Job 1:
From the toeplitzlda package metadata, copy the passage that starts at "Home-page: https://github.com/jsosulski/toeplitzlda" and ends after "Requires-Dist: blockmatrix (>=0.2.0,<0.3.0)".
Job 2:
Write what comes next in the toeplitzlda package metadata, picking up after its last line.

Exercise text:

══════════

Metadata-Version: 2.1
Name: toeplitzlda
Version: 0.2.3
Summary: Implementation of LDA using a block-Toeplitz structured covariance matrix for stationary spatiotemporal data.
Home-page: https://github.com/jsosulski/toeplitzlda
License: BSD-3-Clause
Keywords: linear discriminant analysis,spatiotemporal data,ERP,BCI,EEG
Author: Jan Sosulski
Author-email: mail@jan-sosulski.de
Requires-Python: >=3.8,<4.0
Classifier: License :: OSI Approved :: BSD License
Classifier: Programming Language :: Python :: 3
Classifier: Programming Language :: Python :: 3.10
Classifier: Programming Language :: Python :: 3.8
Classifier: Programming Language :: Python :: 3.9
Provides-Extra: neuro
Provides-Extra: solver
Requires-Dist: blockmatrix (>=0.2.0,<0.3.0)
Requires-Dist: mne (>=0.24.1,<0.25.0); extra == "neuro"

══════════

Data block:
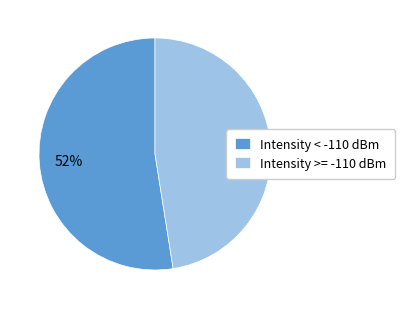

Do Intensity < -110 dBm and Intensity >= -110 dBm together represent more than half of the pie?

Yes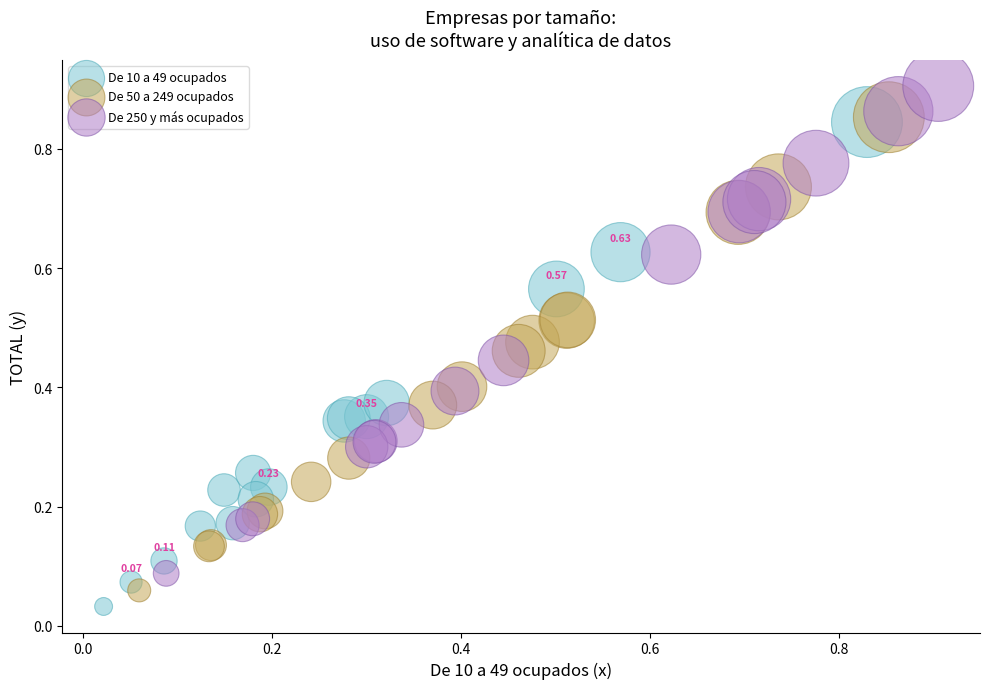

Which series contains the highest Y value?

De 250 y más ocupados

══════════

Your response 1:
Home-page: https://github.com/jsosulski/toeplitzlda
License: BSD-3-Clause
Keywords: linear discriminant analysis,spatiotemporal data,ERP,BCI,EEG
Author: Jan Sosulski
Author-email: mail@jan-sosulski.de
Requires-Python: >=3.8,<4.0
Classifier: License :: OSI Approved :: BSD License
Classifier: Programming Language :: Python :: 3
Classifier: Programming Language :: Python :: 3.10
Classifier: Programming Language :: Python :: 3.8
Classifier: Programming Language :: Python :: 3.9
Provides-Extra: neuro
Provides-Extra: solver
Requires-Dist: blockmatrix (>=0.2.0,<0.3.0)

Your response 2:
Requires-Dist: moabb (>=0.4.4,<0.5.0); extra == "neuro"
Requires-Dist: numpy (>=1.22.1,<2.0.0)
Requires-Dist: pandas (>=1.4.0,<2.0.0); extra == "neuro"
Requires-Dist: scikit-learn (>=1.0,<2.0)
Requires-Dist: seaborn (>=0.11.2,<0.12.0); extra == "neuro"
Requires-Dist: toeplitz (==0.3.2); extra == "solver"
Project-URL: Preprint, https://arxiv.org/abs/2202.02001
Project-URL: Repository, https://github.com/jsosulski/toeplitzlda
Description-Content-Type: text/markdown

# ToeplitzLDA

Code for the ToeplitzLDA classifier proposed in [here](https://arxiv.org/abs/2202.02001).
The classifier conforms sklearn and can be used as a drop-in replacement for other LDA
classifiers. For in-depth usage refer to the learning from label proportions (LLP) example
or the example script.

Note we used Ubuntu 20.04 with python 3.8.10 to generate our results.

## Getting Started / User Setup

If you only want to use this library, you can use the following setup. Note that this
setup is based on a fresh Ubuntu 20.04 installation.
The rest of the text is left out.